Ciò ha causato un massiccio deflusso dal Kosovo di duecentocinquantamila cristiani che vivono lì - serbi e montenegrini, e il loro reinsediamento forzato in Serbia e Montenegro. Alcuni di loro sono tornati dopo la proclamazione della Repubblica del Kosovo nel 2008, ma il loro numero era molto esiguo. Quindi, secondo l'ONU, nel 2009 c'erano solo settecento persone, un anno dopo è salito a ottocento, ma poi ha iniziato a diminuire ogni anno.

separatisti albanesi
separatisti albanesi

Dichiarazione di indipendenza del Kosovo e Metohija

Nel novembre 2001, i separatisti albanesi hanno tenuto le elezioni sul loro territorio, secondo i risultatiche formarono un governo guidato da I. Rugova. Il loro passo successivo è stata la dichiarazione di indipendenza della regione e la creazione di uno stato indipendente sul territorio del Kosovo e Metohija. È abbastanza comprensibile che il governo jugoslavo non abbia ritenuto legittime le loro azioni e la guerra in Kosovo è continuata, anche se ha assunto la forma di un conflitto prolungato, appena infuocato, che ha comunque causato centinaia di vittime.

Nel 2003, a Vienna, seduto al tavolo delle trattative, è stato fatto di nuovo un tentativo di trovare un modo per risolvere il conflitto, ma è stato inefficace come quattro anni fa.

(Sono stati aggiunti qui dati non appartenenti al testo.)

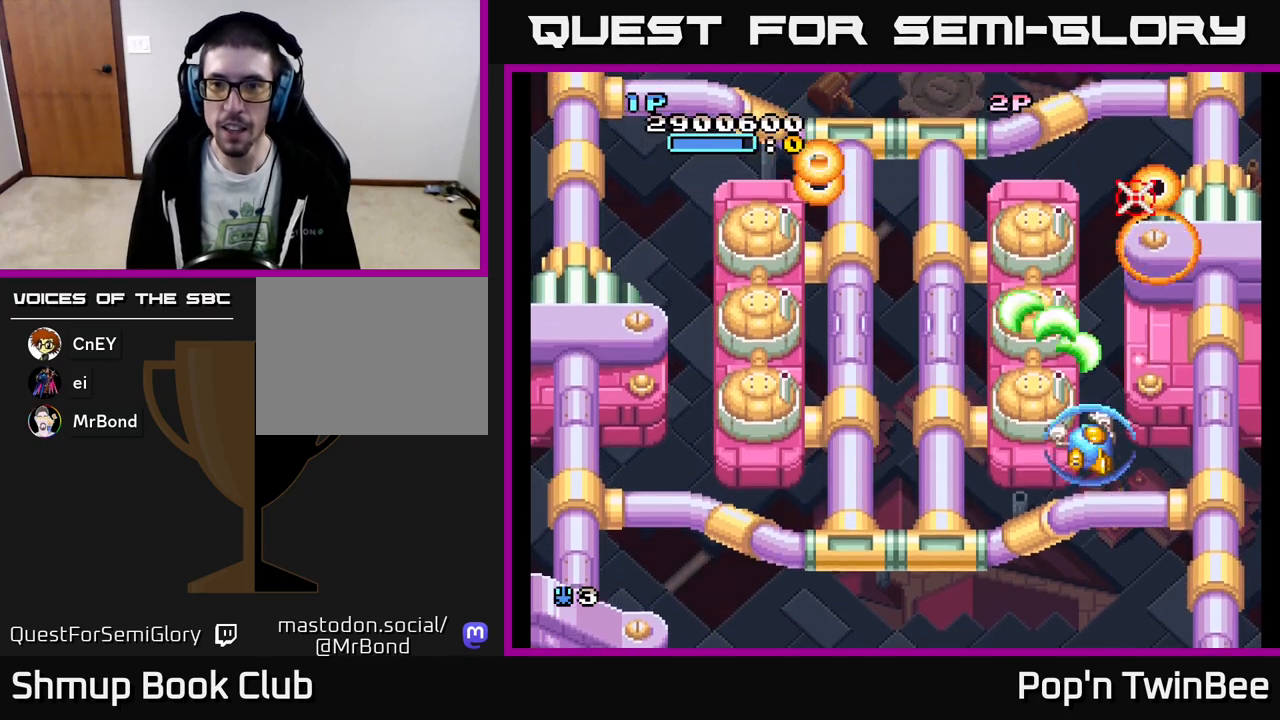
{"buttons": ["A", "X", "DPAD_UP"], "events": [[17, "DPAD_RIGHT", "up"], [67, "DPAD_LEFT", "down"], [83, "DPAD_DOWN", "up"], [100, "X", "up"], [233, "X", "down"], [317, "X", "up"], [400, "DPAD_UP", "down"], [433, "DPAD_LEFT", "up"], [467, "X", "down"]]}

La fine della guerra è considerata la dichiarazione delle autorità del Kosovo del 18 febbraio 2008, in cui hanno dichiarato unilateralmente l'indipendenza del Kosovo e della Metochia.

Problema rimasto irrisolto

A questo punto, il Montenegro si era separato dalla Jugoslavia e lo stato un tempo unificato cessò di esistere nella forma che aveva all'inizio del conflitto. La guerra del Kosovo, le cui cause erano di natura interetnica e religiosa, si è conclusa, ma è rimasto l'odio reciproco dei rappresentanti delle parti precedentemente in guerra. Questo crea ancora tensione e instabilità nella regione fino ad oggi.

Kosovo 1998
Kosovo 1998

Il fatto che la guerra jugoslava sia andata oltre un conflitto locale e abbia coinvolto ampi circoli della comunità mondiale nella risoluzione di problemi correlati è diventato un altro motivo per cui l'Occidente e la Russia hanno fatto ricorso a una dimostrazione di forza come parte dell'escalation del guerra fredda segreta. Fortunatamente, non ha avuto conseguenze. proclamato dopola fine delle ostilità, la Repubblica del Kosovo è ancora motivo di discussioni tra diplomatici di vari paesi.